* [EXERCISE REQUIREMENTS]: Taking the listing below line by line, tally those that contain the string "hóspedes". Give the total alone.

* [EXERCISE MATERIALS]:
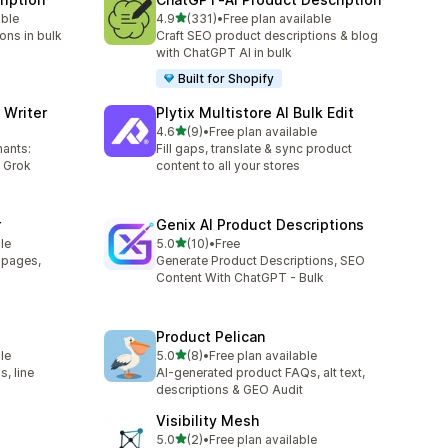
เต็ม 5 ดาว
able
4.9
(331)
•
Free plan available
ทั้งหมด 331 รีวิว
ons in bulk
Craft SEO product descriptions & blog
with ChatGPT AI in bulk
Built for Shopify
 Writer
Plytix Multistore AI Bulk Edit
เต็ม 5 ดาว
4.6
(9)
•
Free plan available
ทั้งหมด 9 รีวิว
hants:
Fill gaps, translate & sync product
 Grok
content to all your stores
r
Genix AI Product Descriptions
เต็ม 5 ดาว
le
5.0
(10)
•
Free
ทั้งหมด 10 รีวิว
t pages,
Generate Product Descriptions, SEO
Content With ChatGPT - Bulk
Product Pelican
เต็ม 5 ดาว
le
5.0
(8)
•
Free plan available
ทั้งหมด 8 รีวิว
, line
AI-generated product FAQs, alt text,
descriptions & GEO Audit
Visibility Mesh
เต็ม 5 ดาว
5.0
(2)
•
Free plan available
ทั้งหมด 2 รีวิว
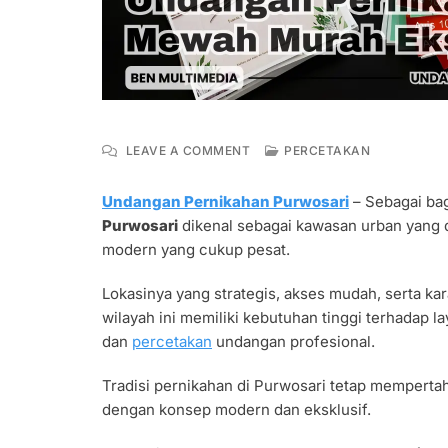
ON
LEAVE A COMMENT
PERCETAKAN
UNDANGAN
PERNIKAHAN
Undangan Pernikahan Purwosari
– Sebagai bag
PURWOSARI
Purwosari
dikenal sebagai kawasan urban yang
MEWAH
MURAH
modern yang cukup pesat.
EKSKLUSIF
Lokasinya yang strategis, akses mudah, serta ka
wilayah ini memiliki kebutuhan tinggi terhadap 
dan
percetakan
undangan profesional.
Tradisi pernikahan di Purwosari tetap memperta
dengan konsep modern dan eksklusif.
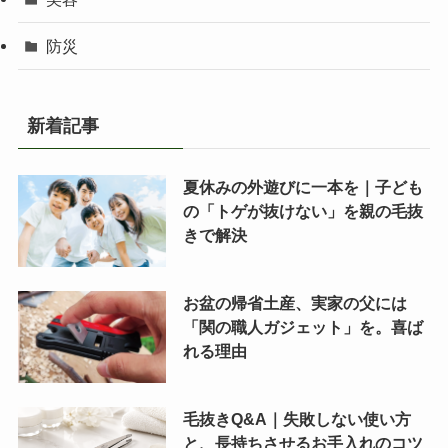
防災
新着記事
夏休みの外遊びに一本を｜子ども
の「トゲが抜けない」を親の毛抜
きで解決
お盆の帰省土産、実家の父には
「関の職人ガジェット」を。喜ば
れる理由
毛抜きQ&A｜失敗しない使い方
と、長持ちさせるお手入れのコツ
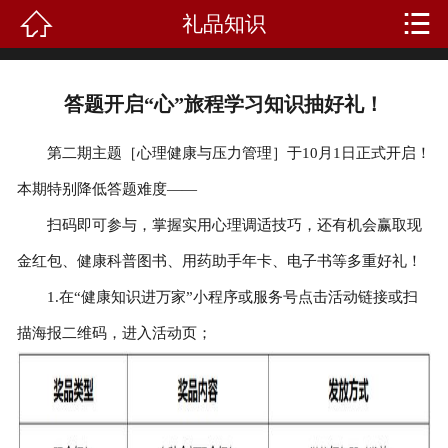


礼品知识
首页
关于我们
答题开启“心”旅程学习知识抽好礼！
产品中心
第二期主题［心理健康与压力管理］于10月1日正式开启！
新闻资讯
本期特别降低答题难度——
扫码即可参与，掌握实用心理调适技巧，还有机会赢取现
成功案例
金红包、健康科普图书、用药助手年卡、电子书等多重好礼！
礼品知识
1.在“健康知识进万家”小程序或服务号点击活动链接或扫
客户留言
描海报二维码，进入活动页；
人才招聘
联系我们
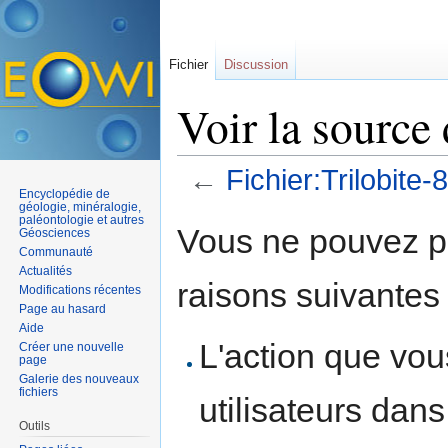
Fichier
Discussion
Voir la source 
←
Fichier:Trilobite-
Encyclopédie de
Aller à :
navigation
,
rechercher
géologie, minéralogie,
paléontologie et autres
Vous ne pouvez pa
Géosciences
Communauté
Actualités
raisons suivantes 
Modifications récentes
Page au hasard
Aide
L'action que vo
Créer une nouvelle
page
Galerie des nouveaux
fichiers
utilisateurs dan
Outils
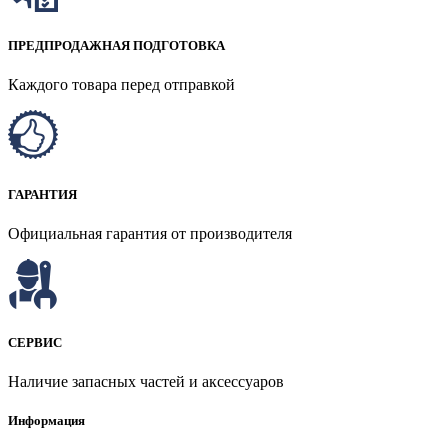
ПРЕДПРОДАЖНАЯ ПОДГОТОВКА
Каждого товара перед отправкой
ГАРАНТИЯ
Официальная гарантия от производителя
СЕРВИС
Наличие запасных частей и аксессуаров
Информация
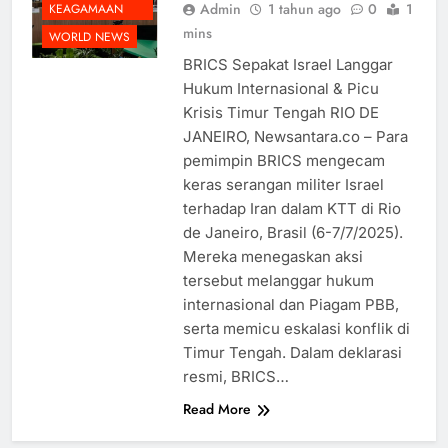
Admin
1 tahun ago
0
1
KEAGAMAAN
mins
WORLD NEWS
BRICS Sepakat Israel Langgar
Hukum Internasional & Picu
Krisis Timur Tengah RIO DE
JANEIRO, Newsantara.co – Para
pemimpin BRICS mengecam
keras serangan militer Israel
terhadap Iran dalam KTT di Rio
de Janeiro, Brasil (6-7/7/2025).
Mereka menegaskan aksi
tersebut melanggar hukum
internasional dan Piagam PBB,
serta memicu eskalasi konflik di
Timur Tengah. Dalam deklarasi
resmi, BRICS…
Read More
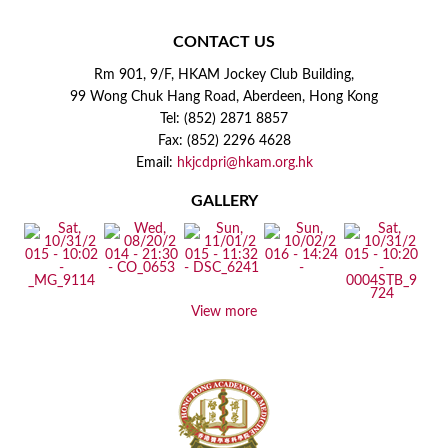
CONTACT US
Rm 901, 9/F, HKAM Jockey Club Building,
99 Wong Chuk Hang Road, Aberdeen, Hong Kong
Tel: (852) 2871 8857
Fax: (852) 2296 4628
Email:
hkjcdpri@hkam.org.hk
GALLERY
View more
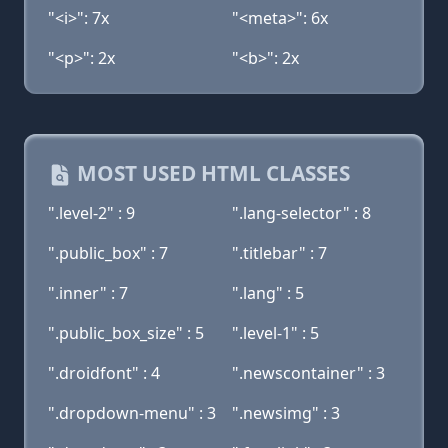
"<i>": 7x
"<meta>": 6x
"<p>": 2x
"<b>": 2x
MOST USED HTML CLASSES
".level-2" : 9
".lang-selector" : 8
".public_box" : 7
".titlebar" : 7
".inner" : 7
".lang" : 5
".public_box_size" : 5
".level-1" : 5
".droidfont" : 4
".newscontainer" : 3
".dropdown-menu" : 3
".newsimg" : 3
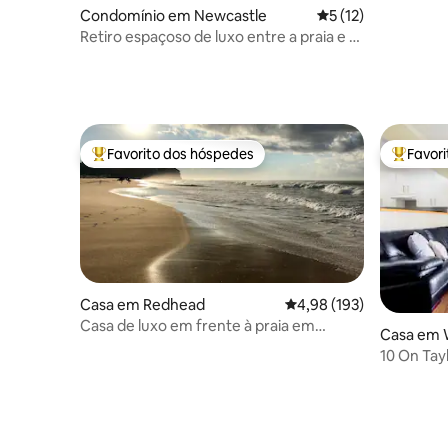
Condomínio em Newcastle
Classificação média
5 (12)
Retiro espaçoso de luxo entre a praia e o
porto
Favorito dos hóspedes
Favor
Favoritos dos hóspedes mais apreciados
Favorito
Casa em Redhead
Classificação média de 
4,98 (193)
Casa de luxo em frente à praia em
Casa em 
Redhead, Newcastle
10 On Tayl
(Proprietá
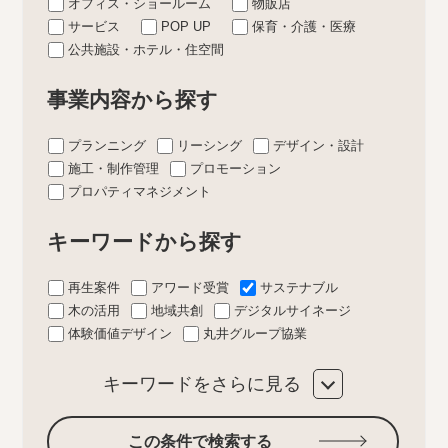
オフィス・ショールーム
物販店
サービス
POP UP
保育・介護・医療
公共施設・ホテル・住空間
事業内容から探す
プランニング
リーシング
デザイン・設計
施工・制作管理
プロモーション
プロパティマネジメント
キーワードから探す
再生案件
アワード受賞
サステナブル
木の活用
地域共創
デジタルサイネージ
体験価値デザイン
丸井グループ協業
キーワードをさらに見る
この条件で検索する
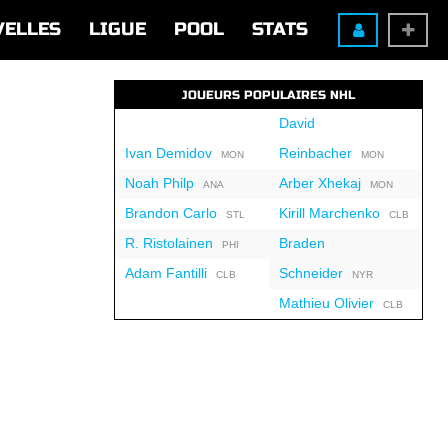
VELLES
LIGUE
POOL
STATS
JOUEURS POPULAIRES NHL
David
Ivan Demidov
Reinbacher
MON
MON
Noah Philp
Arber Xhekaj
ANA
MON
Brandon Carlo
Kirill Marchenko
STL
CLB
R. Ristolainen
Braden
PHI
Adam Fantilli
Schneider
CLB
NYR
Mathieu Olivier
CLB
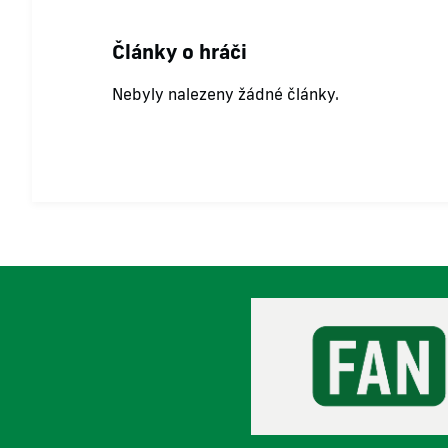
Články o hráči
Nebyly nalezeny žádné články.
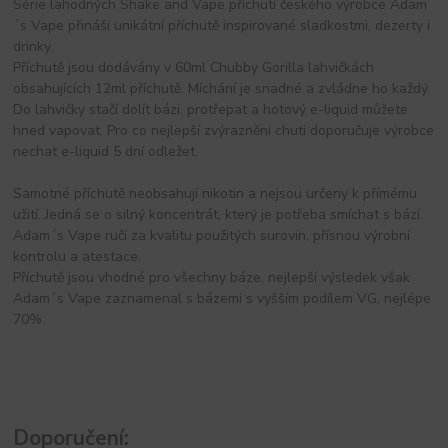
Série lahodných Shake and Vape příchutí českého výrobce Adam
´s Vape přináší unikátní příchutě inspirované sladkostmi, dezerty i
drinky.
Příchutě jsou dodávány v 60ml Chubby Gorilla lahvičkách
obsahujících 12ml příchutě. Míchání je snadné a zvládne ho každý.
Do lahvičky stačí dolít bázi, protřepat a hotový e-liquid můžete
hned vapovat. Pro co nejlepší zvýrazněni chuti doporučuje výrobce
nechat e-liquid 5 dní odležet.
Samotné příchutě neobsahují nikotin a nejsou určeny k přímému
užití. Jedná se o silný koncentrát, který je potřeba smíchat s bází.
Adam´s Vape ručí za kvalitu použitých surovin, přísnou výrobní
kontrolu a atestace.
Příchutě jsou vhodné pro všechny báze, nejlepší výsledek však
Adam´s Vape zaznamenal s bázemi s vyšším podílem VG, nejlépe
70%.
Doporučení:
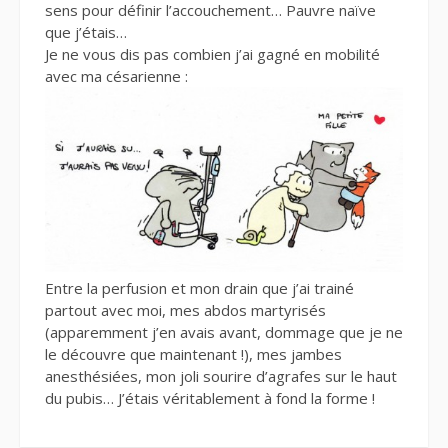
sens pour définir l’accouchement… Pauvre naïve
que j’étais…
Je ne vous dis pas combien j’ai gagné en mobilité
avec ma césarienne :
Entre la perfusion et mon drain que j’ai trainé
partout avec moi, mes abdos martyrisés
(apparemment j’en avais avant, dommage que je ne
le découvre que maintenant !), mes jambes
anesthésiées, mon joli sourire d’agrafes sur le haut
du pubis… J’étais véritablement à fond la forme !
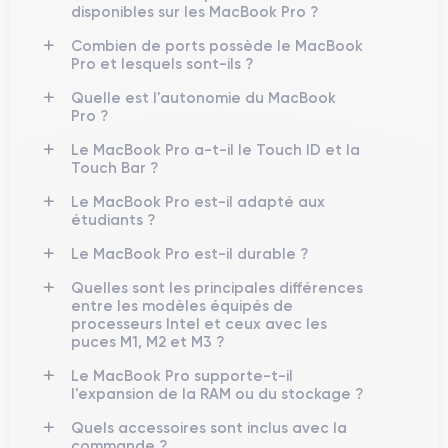
disponibles sur les MacBook Pro ?
Combien de ports possède le MacBook
Pro et lesquels sont-ils ?
Quelle est l'autonomie du MacBook
Pro ?
Le MacBook Pro a-t-il le Touch ID et la
Touch Bar ?
Le MacBook Pro est-il adapté aux
étudiants ?
Le MacBook Pro est-il durable ?
Quelles sont les principales différences
entre les modèles équipés de
processeurs Intel et ceux avec les
puces M1, M2 et M3 ?
Le MacBook Pro supporte-t-il
l'expansion de la RAM ou du stockage ?
Quels accessoires sont inclus avec la
commande ?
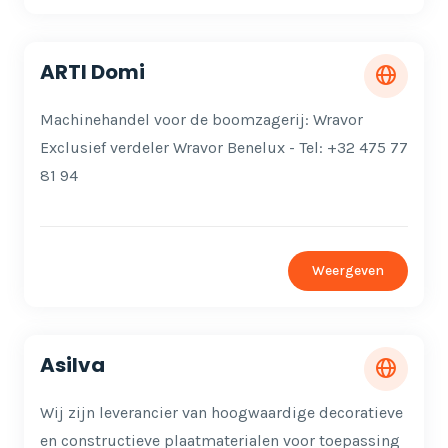
ARTI Domi
Machinehandel voor de boomzagerij: Wravor
Exclusief verdeler Wravor Benelux - Tel: +32 475 77
81 94
Weergeven
Asilva
Wij zijn leverancier van hoogwaardige decoratieve
en constructieve plaatmaterialen voor toepassing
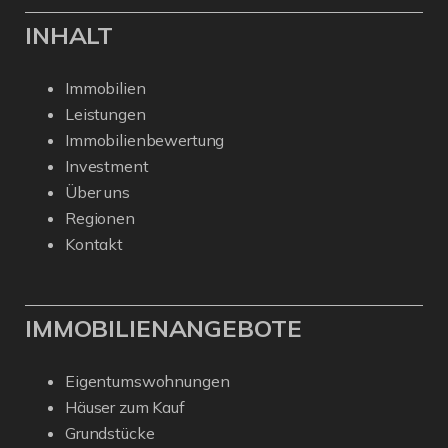
INHALT
Immobilien
Leistungen
Immobilienbewertung
Investment
Über uns
Regionen
Kontakt
IMMOBILIENANGEBOTE
Eigentumswohnungen
Häuser zum Kauf
Grundstücke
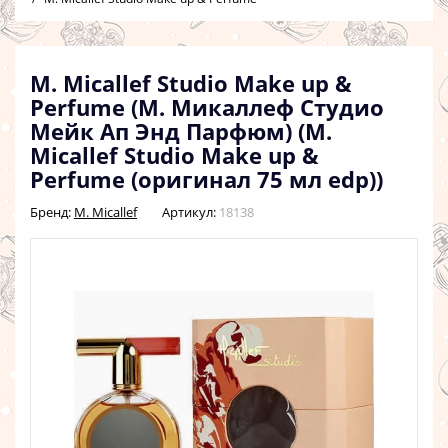
M. Micallef Studio Make up &
Perfume (М. Микаллеф Студио
Мейк Ап Энд Парфюм) (M.
Micallef Studio Make up &
Perfume (оригинал 75 мл edp))
Бренд:
M. Micallef
Артикул:
18138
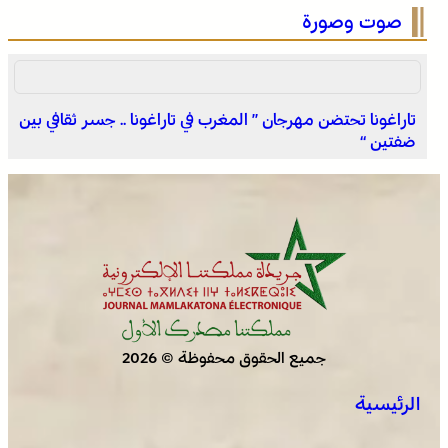
صوت وصورة
تاراغونا تحتضن مهرجان ” المغرب في تاراغونا .. جسر ثقافي بين
ضفتين “
وادي زم .. مبادرة تطوعية لشباب المدينة تعيد الاعتبار لمقبرة
الشهداء بعد الحريق
جميع الحقوق محفوظة © 2026
الرئيسية
الجديدة .. افتتاح فعاليات موسم مولاي عبد الله أمغار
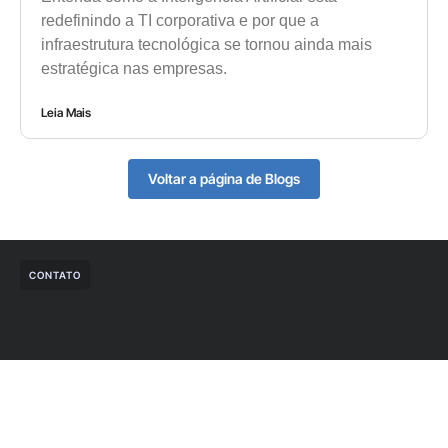
redefinindo a TI corporativa e por que a
infraestrutura tecnológica se tornou ainda mais
estratégica nas empresas.
Leia Mais
Voltar a página de Blogs
CONTATO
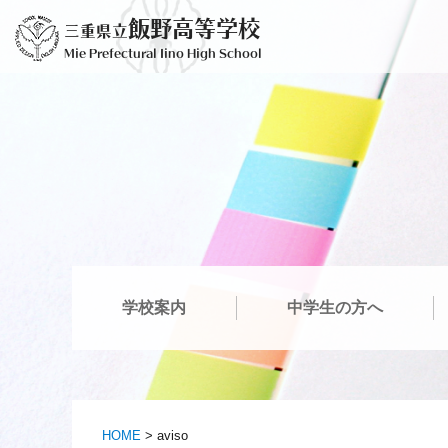
Saltar
飯野高等学校
三重県立
para
Mie Prefectural Iino High School
o
conteúdo
学校案内
中学生の方へ
HOME
>
aviso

* [EXERCISE ANSWER]: 2